Dibasuh oleh Firman-Nya

Derek Prince
*First Published: 2008
*Last Updated: Maret 2026
2 min read
Di dalam PL, setelah darah dari korban hewan dicurahkan, maka korban itu harus dicuci dengan air yang bersih. Di 1 Yohanes 5:6 tertulis bahwa Yesus pertama kali datang “dengan air dan darah”. Darah itu adalah darah Kristus yang memberi penebusan ketika dicurahkan di kayu salib, dan air yang dipakai untuk membasuh adalah air Firman Tuhan yang bersih dan murni. Kristus menebus kita dengan darah-Nya, lalu menguduskan dan membasuh kita dengan air Firman yang membersihkan.
(Lihat Efesus 5:25-26.)
Saat Ia berdoa kepada Bapa untuk para pengikut-Nya, Yesus berkata:
“Kuduskanlah mereka dalam kebenaran; firman-Mu adalah kebenaran” (Yohanes 17:17).

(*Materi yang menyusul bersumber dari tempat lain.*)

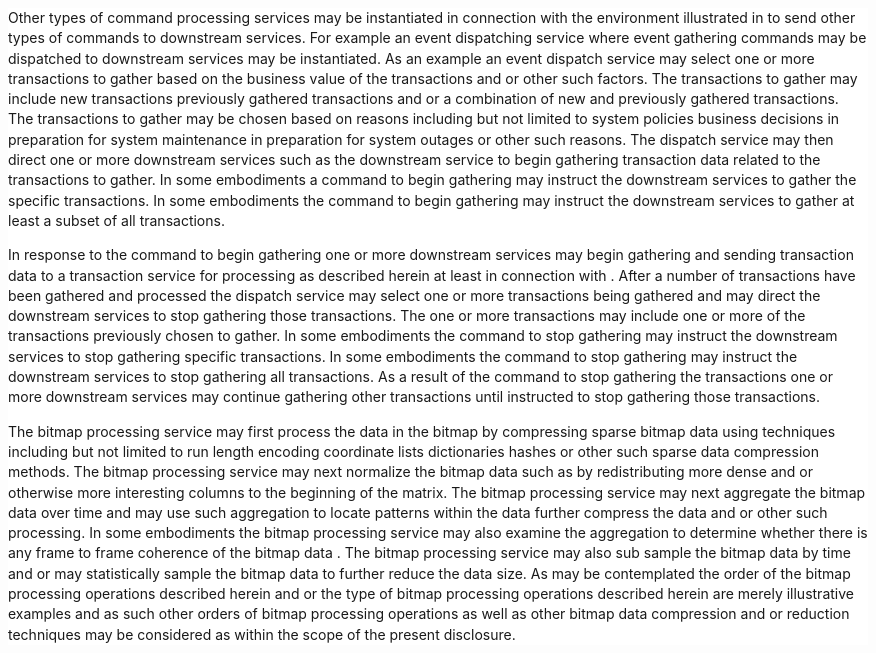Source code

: Other types of command processing services may be instantiated in connection with the environment illustrated in to send other types of commands to downstream services. For example an event dispatching service where event gathering commands may be dispatched to downstream services may be instantiated. As an example an event dispatch service may select one or more transactions to gather based on the business value of the transactions and or other such factors. The transactions to gather may include new transactions previously gathered transactions and or a combination of new and previously gathered transactions. The transactions to gather may be chosen based on reasons including but not limited to system policies business decisions in preparation for system maintenance in preparation for system outages or other such reasons. The dispatch service may then direct one or more downstream services such as the downstream service to begin gathering transaction data related to the transactions to gather. In some embodiments a command to begin gathering may instruct the downstream services to gather the specific transactions. In some embodiments the command to begin gathering may instruct the downstream services to gather at least a subset of all transactions.

In response to the command to begin gathering one or more downstream services may begin gathering and sending transaction data to a transaction service for processing as described herein at least in connection with . After a number of transactions have been gathered and processed the dispatch service may select one or more transactions being gathered and may direct the downstream services to stop gathering those transactions. The one or more transactions may include one or more of the transactions previously chosen to gather. In some embodiments the command to stop gathering may instruct the downstream services to stop gathering specific transactions. In some embodiments the command to stop gathering may instruct the downstream services to stop gathering all transactions. As a result of the command to stop gathering the transactions one or more downstream services may continue gathering other transactions until instructed to stop gathering those transactions.

The bitmap processing service may first process the data in the bitmap by compressing sparse bitmap data using techniques including but not limited to run length encoding coordinate lists dictionaries hashes or other such sparse data compression methods. The bitmap processing service may next normalize the bitmap data such as by redistributing more dense and or otherwise more interesting columns to the beginning of the matrix. The bitmap processing service may next aggregate the bitmap data over time and may use such aggregation to locate patterns within the data further compress the data and or other such processing. In some embodiments the bitmap processing service may also examine the aggregation to determine whether there is any frame to frame coherence of the bitmap data . The bitmap processing service may also sub sample the bitmap data by time and or may statistically sample the bitmap data to further reduce the data size. As may be contemplated the order of the bitmap processing operations described herein and or the type of bitmap processing operations described herein are merely illustrative examples and as such other orders of bitmap processing operations as well as other bitmap data compression and or reduction techniques may be considered as within the scope of the present disclosure.
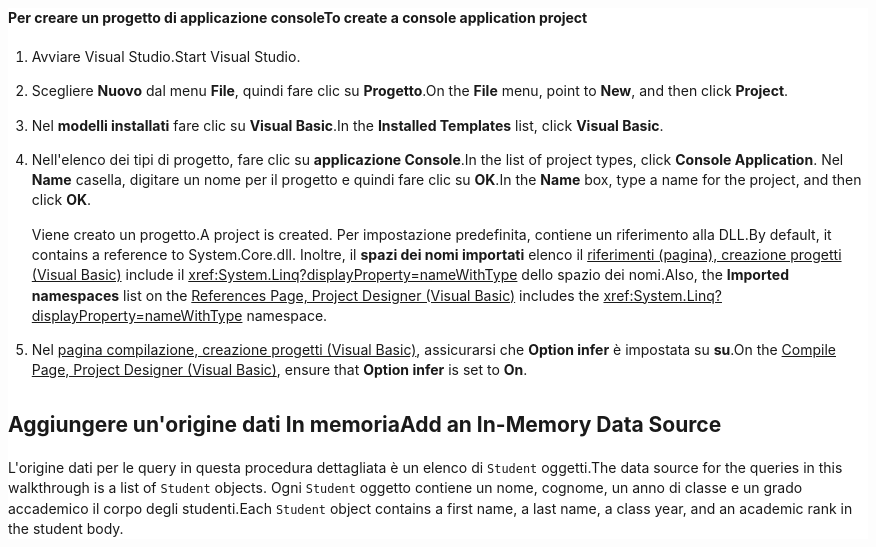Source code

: #### <a name="to-create-a-console-application-project"></a><span data-ttu-id="4ca06-109">Per creare un progetto di applicazione console</span><span class="sxs-lookup"><span data-stu-id="4ca06-109">To create a console application project</span></span>  
  
1. <span data-ttu-id="4ca06-110">Avviare Visual Studio.</span><span class="sxs-lookup"><span data-stu-id="4ca06-110">Start Visual Studio.</span></span>  
  
2. <span data-ttu-id="4ca06-111">Scegliere **Nuovo** dal menu **File**, quindi fare clic su **Progetto**.</span><span class="sxs-lookup"><span data-stu-id="4ca06-111">On the **File** menu, point to **New**, and then click **Project**.</span></span>  
  
3. <span data-ttu-id="4ca06-112">Nel **modelli installati** fare clic su **Visual Basic**.</span><span class="sxs-lookup"><span data-stu-id="4ca06-112">In the **Installed Templates** list, click **Visual Basic**.</span></span>  
  
4. <span data-ttu-id="4ca06-113">Nell'elenco dei tipi di progetto, fare clic su **applicazione Console**.</span><span class="sxs-lookup"><span data-stu-id="4ca06-113">In the list of project types, click **Console Application**.</span></span> <span data-ttu-id="4ca06-114">Nel **Name** casella, digitare un nome per il progetto e quindi fare clic su **OK**.</span><span class="sxs-lookup"><span data-stu-id="4ca06-114">In the **Name** box, type a name for the project, and then click **OK**.</span></span>  
  
     <span data-ttu-id="4ca06-115">Viene creato un progetto.</span><span class="sxs-lookup"><span data-stu-id="4ca06-115">A project is created.</span></span> <span data-ttu-id="4ca06-116">Per impostazione predefinita, contiene un riferimento alla DLL.</span><span class="sxs-lookup"><span data-stu-id="4ca06-116">By default, it contains a reference to System.Core.dll.</span></span> <span data-ttu-id="4ca06-117">Inoltre, il **spazi dei nomi importati** elenco il [riferimenti (pagina), creazione progetti (Visual Basic)](/visualstudio/ide/reference/references-page-project-designer-visual-basic) include il <xref:System.Linq?displayProperty=nameWithType> dello spazio dei nomi.</span><span class="sxs-lookup"><span data-stu-id="4ca06-117">Also, the **Imported namespaces** list on the [References Page, Project Designer (Visual Basic)](/visualstudio/ide/reference/references-page-project-designer-visual-basic) includes the <xref:System.Linq?displayProperty=nameWithType> namespace.</span></span>  
  
5. <span data-ttu-id="4ca06-118">Nel [pagina compilazione, creazione progetti (Visual Basic)](/visualstudio/ide/reference/compile-page-project-designer-visual-basic), assicurarsi che **Option infer** è impostata su **su**.</span><span class="sxs-lookup"><span data-stu-id="4ca06-118">On the [Compile Page, Project Designer (Visual Basic)](/visualstudio/ide/reference/compile-page-project-designer-visual-basic), ensure that **Option infer** is set to **On**.</span></span>  
  
## <a name="add-an-in-memory-data-source"></a><span data-ttu-id="4ca06-119">Aggiungere un'origine dati In memoria</span><span class="sxs-lookup"><span data-stu-id="4ca06-119">Add an In-Memory Data Source</span></span>  
 <span data-ttu-id="4ca06-120">L'origine dati per le query in questa procedura dettagliata è un elenco di `Student` oggetti.</span><span class="sxs-lookup"><span data-stu-id="4ca06-120">The data source for the queries in this walkthrough is a list of `Student` objects.</span></span> <span data-ttu-id="4ca06-121">Ogni `Student` oggetto contiene un nome, cognome, un anno di classe e un grado accademico il corpo degli studenti.</span><span class="sxs-lookup"><span data-stu-id="4ca06-121">Each `Student` object contains a first name, a last name, a class year, and an academic rank in the student body.</span></span>  
  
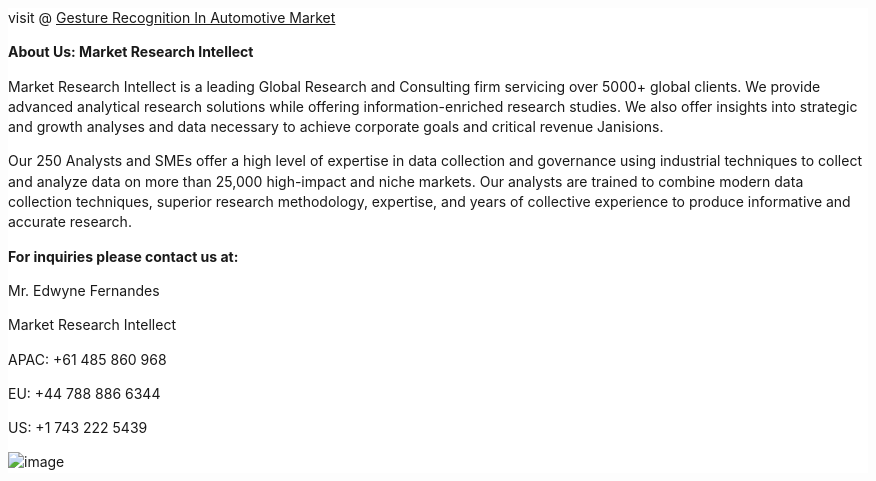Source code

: visit&nbsp;@</strong>&nbsp;</span><span class="font-[700]"><a href="https://www.marketresearchintellect.com/product/gesture-recognition-in-automotive-market-size-forecast/?utm_source=Linkedin&utm_medium=815" target="_blank" data-tracking-control-name="article-ssr-frontend-pulse_little-text-block" data-tracking-will-navigate="" data-test-link="">Gesture Recognition In Automotive Market</a></span></p><p><strong><span class="font-[700]">About Us: Market Research Intellect</span></strong></p><p><span class="">Market Research Intellect is a leading Global Research and Consulting firm servicing over 5000+ global clients. We provide advanced analytical research solutions while offering information-enriched research studies.&nbsp;</span>We also offer insights into strategic and growth analyses and data necessary to achieve corporate goals and critical revenue Janisions.</p><p><span class="">Our 250 Analysts and SMEs offer a high level of expertise in data collection and governance using industrial techniques to collect and analyze data on more than 25,000 high-impact and niche markets. Our analysts are trained to combine modern data collection techniques, superior research methodology, expertise, and years of collective experience to produce informative and accurate research.</span></p><p><strong>For inquiries please contact us at:</strong></p><p>Mr. Edwyne Fernandes</p><p>Market Research Intellect</p><p>APAC: +61 485 860 968</p><p>EU: +44 788 886 6344</p><p>US: +1 743 222 5439</p>
![image](https://github.com/user-attachments/assets/2b645e56-0162-4f2c-ab7b-bca997166cdf)
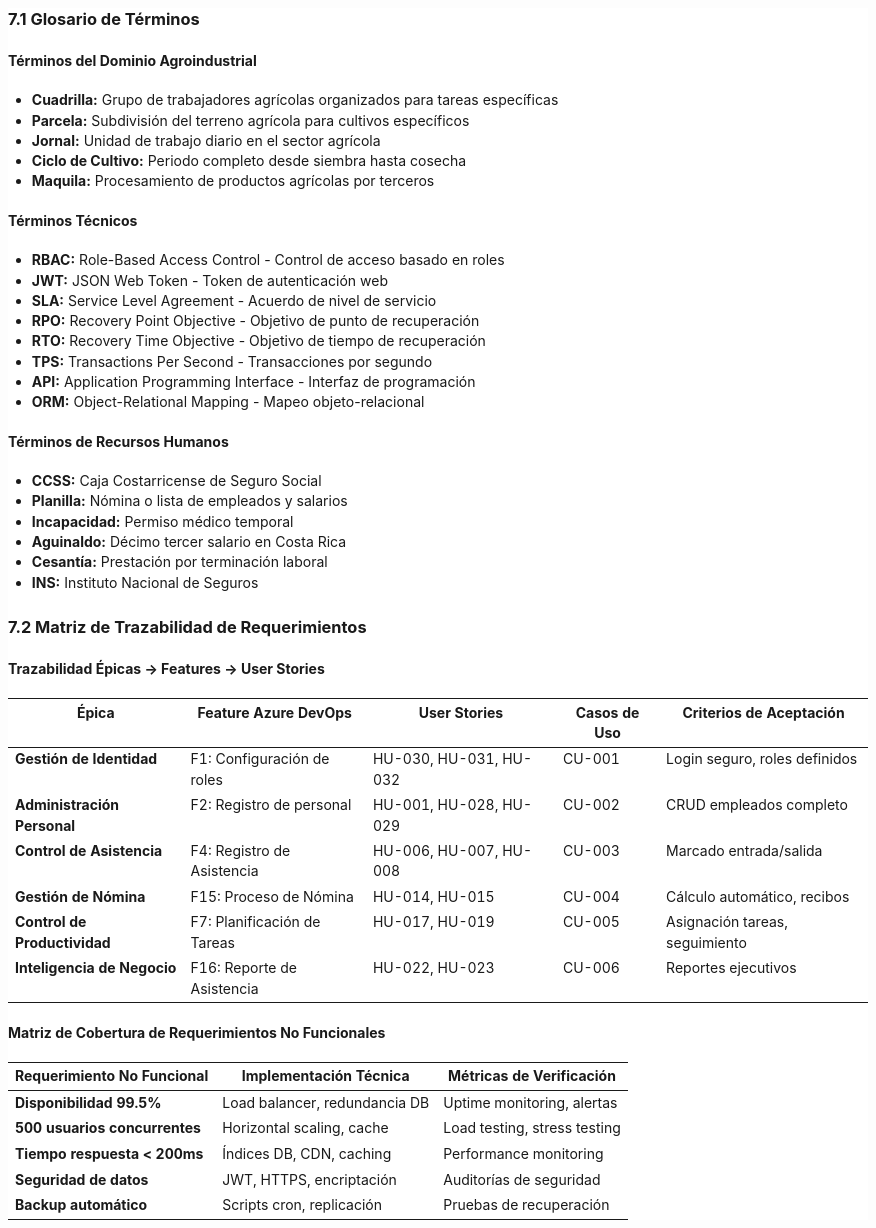 ### 7.1 Glosario de Términos

#### Términos del Dominio Agroindustrial
- **Cuadrilla:** Grupo de trabajadores agrícolas organizados para tareas específicas
- **Parcela:** Subdivisión del terreno agrícola para cultivos específicos
- **Jornal:** Unidad de trabajo diario en el sector agrícola
- **Ciclo de Cultivo:** Periodo completo desde siembra hasta cosecha
- **Maquila:** Procesamiento de productos agrícolas por terceros

#### Términos Técnicos
- **RBAC:** Role-Based Access Control - Control de acceso basado en roles
- **JWT:** JSON Web Token - Token de autenticación web
- **SLA:** Service Level Agreement - Acuerdo de nivel de servicio
- **RPO:** Recovery Point Objective - Objetivo de punto de recuperación
- **RTO:** Recovery Time Objective - Objetivo de tiempo de recuperación
- **TPS:** Transactions Per Second - Transacciones por segundo
- **API:** Application Programming Interface - Interfaz de programación
- **ORM:** Object-Relational Mapping - Mapeo objeto-relacional

#### Términos de Recursos Humanos
- **CCSS:** Caja Costarricense de Seguro Social
- **Planilla:** Nómina o lista de empleados y salarios
- **Incapacidad:** Permiso médico temporal
- **Aguinaldo:** Décimo tercer salario en Costa Rica
- **Cesantía:** Prestación por terminación laboral
- **INS:** Instituto Nacional de Seguros

### 7.2 Matriz de Trazabilidad de Requerimientos

#### Trazabilidad Épicas → Features → User Stories

| Épica | Feature Azure DevOps | User Stories | Casos de Uso | Criterios de Aceptación |
|---|---|---|---|---|
| **Gestión de Identidad** | F1: Configuración de roles | HU-030, HU-031, HU-032 | CU-001 | Login seguro, roles definidos |
| **Administración Personal** | F2: Registro de personal | HU-001, HU-028, HU-029 | CU-002 | CRUD empleados completo |
| **Control de Asistencia** | F4: Registro de Asistencia | HU-006, HU-007, HU-008 | CU-003 | Marcado entrada/salida |
| **Gestión de Nómina** | F15: Proceso de Nómina | HU-014, HU-015 | CU-004 | Cálculo automático, recibos |
| **Control de Productividad** | F7: Planificación de Tareas | HU-017, HU-019 | CU-005 | Asignación tareas, seguimiento |
| **Inteligencia de Negocio** | F16: Reporte de Asistencia | HU-022, HU-023 | CU-006 | Reportes ejecutivos |

#### Matriz de Cobertura de Requerimientos No Funcionales

| Requerimiento No Funcional | Implementación Técnica | Métricas de Verificación |
|---|---|---|
| **Disponibilidad 99.5%** | Load balancer, redundancia DB | Uptime monitoring, alertas |
| **500 usuarios concurrentes** | Horizontal scaling, cache | Load testing, stress testing |
| **Tiempo respuesta < 200ms** | Índices DB, CDN, caching | Performance monitoring |
| **Seguridad de datos** | JWT, HTTPS, encriptación | Auditorías de seguridad |
| **Backup automático** | Scripts cron, replicación | Pruebas de recuperación |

Cara utama Firman Tuhan menguduskan kita adalah dengan mengubahkan cara kita berpikir. Pengudusan terjadi dari dalam, bukan dari luar. Sekali lagi, cara “agamawi” untuk menguduskan orang adalah dengan memperpanjang rok yang mungkin terlalu pendek, menggunting rambut, menghapus lipstik, dan sebagainya. Tetapi dalam Roma 12:2 Paulus berkata:
“Berubahlah oleh pembaharuan budimu [akal pikiranmu], sehingga kamu dapat membedakan manakah kehendak Allah: apa yang baik, yang berkenan kepada Allah dan yang sempurna.”
Di Efesus 4:23 ia berkata:
“… supaya kamu dibaharui di dalam roh dan pikiranmu.”
Roh Kudus memperbarui pikiran kita dengan memakai kebenaran, yaitu Firman Tuhan.
Apabila orang memakai istilah cuci otak, biasanya hal itu bernuansa negatif. Tetapi mungkin istilah itu cocok juga untuk menggambarkan bagaimana secara positif Roh Kudus memperbarui akal budi kita, dengan mencucinya memakai air bersih dari Firman Tuhan. Hal ini harus terjadi oleh iman kita, karena memang iman mutlak diperlukan untuk pengudusan. Antara Roh Tuhan dan Firman Tuhan tidak pernah ada perbedaan pendapat, tetapi iman itulah yang memampukan kita untuk menerima apa yang disampaikan oleh Tuhan melalui Roh dan Firman-Nya. Selain itu, memang ada hubungan langsung antara Firman Tuhan dan iman kita, sebab:
“iman tumbuh dari pendengaran, dan pendengaran oleh firman Kristus” (Roma 10:17).
Makin banyak kita memperhatikan Firman Tuhan dan menurutinya, semakin iman kita akan berkembang, sehingga dapat semakin memahami segala persediaan Tuhan untuk menguduskan kita.
*Prayer Response
Terima kasih, Tuhan, karena Engkau telah memanggilku. Ku-deklarasikan, aku sedang dibasuh dan diperbarui oleh air Firman Tuhan yang murni. Aku mendapatkan seluruh persediaan yang disediakan Tuhan, sebab aku ini orang yang kudus. Amin.